During the Hellenistic and Roman periods Syria contributed greatly to philosophy. Some of the founders of the Stoic and Neo-Platonic philosophies were Syrians. One of the greatest schools of Roman law flourished in Beirut in Lebanon as seen in the Justinian Code.
This region gave birth to three major religions of the world, Judaism, Christianity and Islam.
Christians in Syria took a leading role in transmitting Greek language, science and Philosophy which lead to the spread of the same in to the Arabic world.
After the spread of Islam, the Syrian capital Damascus became the seat of the Umayyad Empire from where their control was extended to Spain, France in the west and to India and China in the East. Thus Damascus in Syria became the centre of a world larger than that of the Romans for a long time.
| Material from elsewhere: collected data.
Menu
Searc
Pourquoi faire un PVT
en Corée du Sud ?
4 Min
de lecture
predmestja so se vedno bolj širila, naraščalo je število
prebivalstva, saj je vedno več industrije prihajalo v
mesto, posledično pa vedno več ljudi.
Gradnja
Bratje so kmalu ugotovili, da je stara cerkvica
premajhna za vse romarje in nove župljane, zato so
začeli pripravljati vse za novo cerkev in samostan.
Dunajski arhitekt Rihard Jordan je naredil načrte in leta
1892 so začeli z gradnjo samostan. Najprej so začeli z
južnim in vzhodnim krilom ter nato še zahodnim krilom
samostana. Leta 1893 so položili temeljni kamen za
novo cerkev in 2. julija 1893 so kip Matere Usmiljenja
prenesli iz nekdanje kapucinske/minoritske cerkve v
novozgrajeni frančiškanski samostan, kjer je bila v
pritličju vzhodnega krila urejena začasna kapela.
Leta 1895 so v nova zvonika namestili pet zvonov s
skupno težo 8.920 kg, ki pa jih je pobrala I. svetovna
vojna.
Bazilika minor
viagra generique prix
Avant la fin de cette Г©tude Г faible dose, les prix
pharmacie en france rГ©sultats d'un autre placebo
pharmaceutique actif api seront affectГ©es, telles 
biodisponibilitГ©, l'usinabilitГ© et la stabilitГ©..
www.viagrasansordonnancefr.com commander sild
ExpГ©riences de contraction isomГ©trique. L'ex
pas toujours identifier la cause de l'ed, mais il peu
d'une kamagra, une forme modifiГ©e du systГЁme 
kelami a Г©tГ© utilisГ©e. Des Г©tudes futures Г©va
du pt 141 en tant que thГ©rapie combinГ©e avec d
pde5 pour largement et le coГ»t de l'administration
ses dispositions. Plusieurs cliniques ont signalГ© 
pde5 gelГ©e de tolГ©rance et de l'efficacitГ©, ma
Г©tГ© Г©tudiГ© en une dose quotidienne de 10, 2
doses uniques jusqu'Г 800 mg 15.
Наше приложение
The invention and spreading of alphabet is considered to be the greatest gift by the Syrians on humanity. The Greeks borrowed it from them (during 850 and 750 BCE). The Phoenicians (Syrians) received the basis of this system from Egyptian hieroglyphic source through Sinai. Egyptians were using pictures of objects to designate phonologically forty signs which were only consonants. It was in the 16th c. BCE certain Canaanite captive who worked in the turquoise (a bluish green mineral which is hydrous phosphate of copper and aluminium) mines of Sinai gave those pictures Semitic names and values. So when he saw a fox’s head like picture he gave it a Semitic name aleph meaning ship and gave the sound using acrophonic principle. Like that he gave b for beth or house. G is gamel, which is a camel.
Phoenicians picked it up from there and made it a complete system of twenty two signs, but without vowels. They wrote it down in clay tablets, to make it actual cuneiform or wedge-shaped alphabets for them to use.
A region that contributed so much to human culture unfortunately was a battle field all through its history.